First thing I noticed was that the big reality seemed smoother to face than the smaller “tremors” beneath my ‘feet’. There was much to plan, many people to get coordinated to fly out to California for a memorial service, and a lot of details to plan. With all this important stuff to deal with, what made me upset? The fact that I somehow misplaced or lost my cell phone charger. Where was it? It was jarring and dumb and difficult all at once! Facing the selling of Mom’s house we loved, dividing her belongings … I could be strong there, but dumb little things were magnified too much. I hardly knew me. Frustrated with myself, I talked to God a lot. He reminded me of another seismic shift … that of each of the disciples when their friend and Teacher, Jesus, was crucified and they were left behind. Shake and quake! The whole world around them changed in a moment. And there was a real earthquake with that event. His followers lost their connection for a time, did not know what to do.

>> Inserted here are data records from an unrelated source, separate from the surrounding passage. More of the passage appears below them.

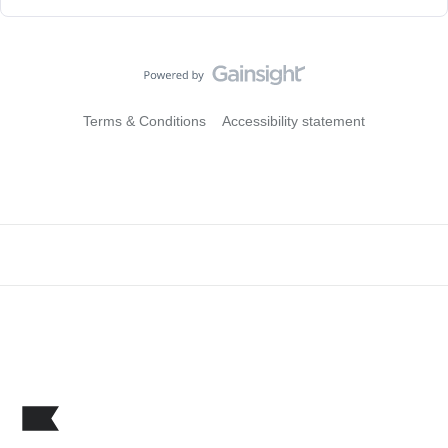
Terms & Conditions
Accessibility statement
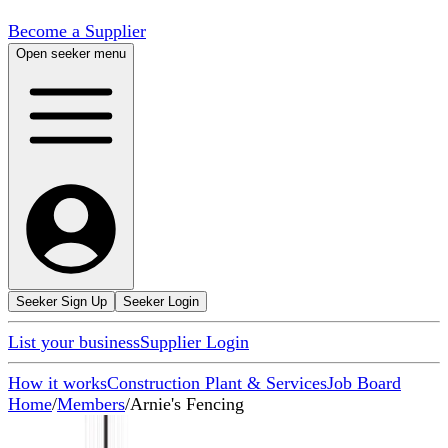
Become a Supplier
Open seeker menu
Seeker Sign Up
Seeker Login
List your business
Supplier Login
How it works
Construction Plant & Services
Job Board
Home
/
Members
/
Arnie's Fencing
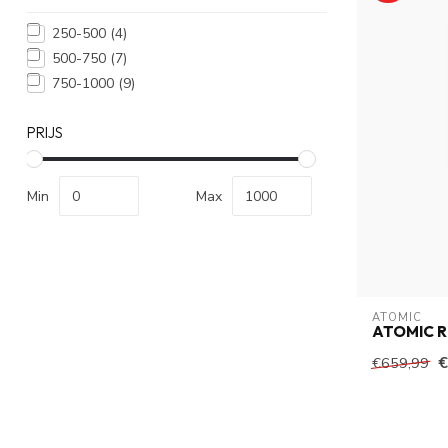
250-500
(4)
500-750
(7)
750-1000
(9)
PRIJS
Min
Max
ATOMIC
ATOMIC R
€
€659,99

To me, as I tried to organize my thoughts better, came the assurance that He had it all together for me … just trust Him, and know that when He took on human form for us all, He was familiar with human seismic shifts. Step by step, He tenderly led me through decisions, recovered my cell phone charger, and gave me tender times with family. Bless Him.

At my Bible time this AM, a week after I came home, I was found by Psalm 61:2-3: “when my heart is overwhelmed and fainting, lead me to the rock that is higher than I, for You have been a shelter and a refuge for me, and a strong tower against my adversary.”

Ahhh, into the shelter of the Lord to protect my agitated mind, and give me His peace. Just what I really needed all along.